Single Payer Medicare for all should be a no brainer.
• It takes away the profit motive for health care
• It covers everyone and does not discriminate against those with pre-existing conditions or conditions which are costly and would quickly go past the current lifetime caps
• The administration costs are greatly reduced
• It would cover many more providers and you would no longer have to worry if your provider is PPO or non-PPO
• It would eliminate the need to verify that all providers, when you go to a PPO hospital or provider are part of your network and not wind up with bills from non-PPO providers which also provided service but are not part of YOUR PPO NETWORK
• Since it covers everyone, hospitals will not be forced to write off the bills which a patient is unable to pay
• If the hospitals are able to get more of their patients insured, they will not be forced to write off unpaid bills and risk going bankrupt and having to close
• Since the ACA has taken effect hospitals in the states which expanded Medicaid have not been forced to file bankruptcy and close
• Since the ACA has taken effect the number of personal medical bankruptcies has diminished tremendously
Since patients would now have insurance, they could get routine care to help them keep healthy and avoid conditions which if left untreated would develop into a more costly treatment. If they are more healthy, they would need less care which would result in fewer medical bills.

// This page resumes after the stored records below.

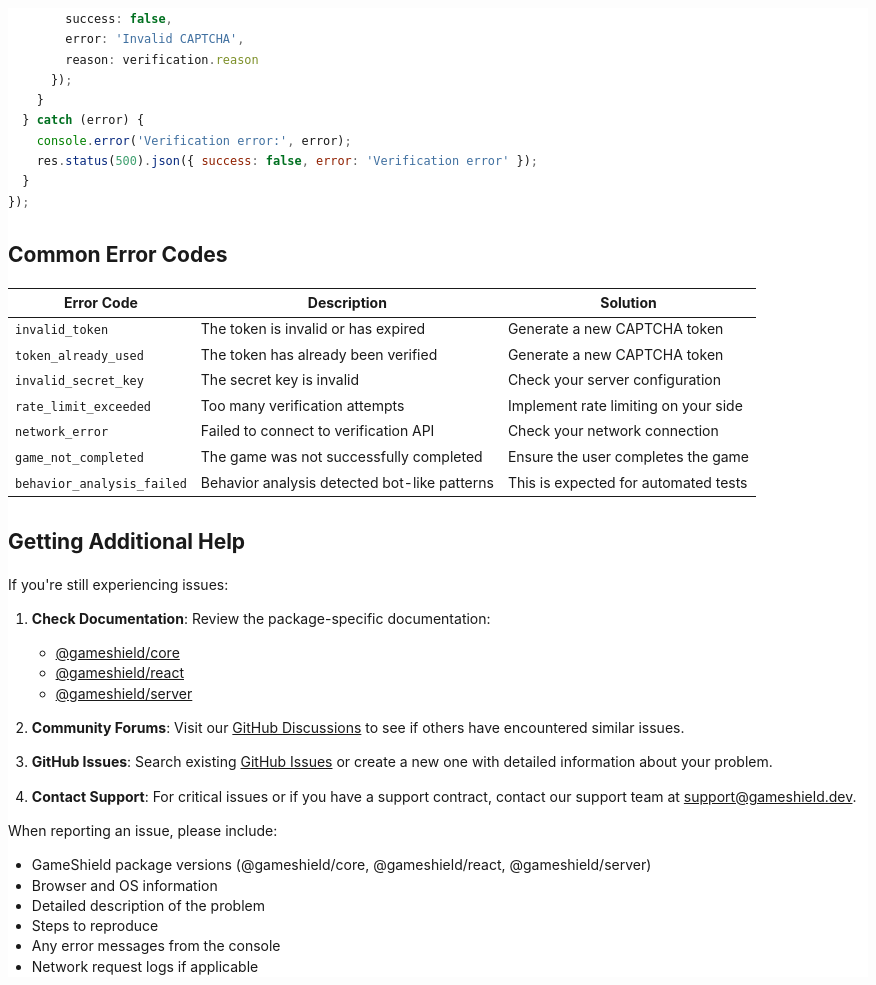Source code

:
 ```javascript
        success: false, 
        error: 'Invalid CAPTCHA',
        reason: verification.reason
      });
    }
  } catch (error) {
    console.error('Verification error:', error);
    res.status(500).json({ success: false, error: 'Verification error' });
  }
});
```

## Common Error Codes

| Error Code | Description | Solution |
|------------|-------------|----------|
| `invalid_token` | The token is invalid or has expired | Generate a new CAPTCHA token |
| `token_already_used` | The token has already been verified | Generate a new CAPTCHA token |
| `invalid_secret_key` | The secret key is invalid | Check your server configuration |
| `rate_limit_exceeded` | Too many verification attempts | Implement rate limiting on your side |
| `network_error` | Failed to connect to verification API | Check your network connection |
| `game_not_completed` | The game was not successfully completed | Ensure the user completes the game |
| `behavior_analysis_failed` | Behavior analysis detected bot-like patterns | This is expected for automated tests |

## Getting Additional Help

If you're still experiencing issues:

1. **Check Documentation**: Review the package-specific documentation:
   - [@gameshield/core](/guide/packages/core)
   - [@gameshield/react](/guide/packages/react)
   - [@gameshield/server](/guide/packages/server)

2. **Community Forums**: Visit our [GitHub Discussions](https://github.com/ComputelessComputer/gameshield/discussions) to see if others have encountered similar issues.

3. **GitHub Issues**: Search existing [GitHub Issues](https://github.com/ComputelessComputer/gameshield/issues) or create a new one with detailed information about your problem.

4. **Contact Support**: For critical issues or if you have a support contract, contact our support team at support@gameshield.dev.

When reporting an issue, please include:

- GameShield package versions (@gameshield/core, @gameshield/react, @gameshield/server)
- Browser and OS information
- Detailed description of the problem
- Steps to reproduce
- Any error messages from the console
- Network request logs if applicable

Since the ACA was first enacted, it required providers to bill according to outcome instead of per service rendered. Hospitals have gotten better at taking care of their patients so they do not return for treatment of the same condition. Providers have slowly acclimated to the rules of the ACA and are more profitable.
The one thing I see would be people losing their jobs because they are no longer needed to process the claims. I would think it would also reduce the number of highly paid CEOs which are in the current Insurance Companies.
All in all, it would take time to transition people to Medicare for all and to transition the way providers currently provide service to their patients and how they bill for their services.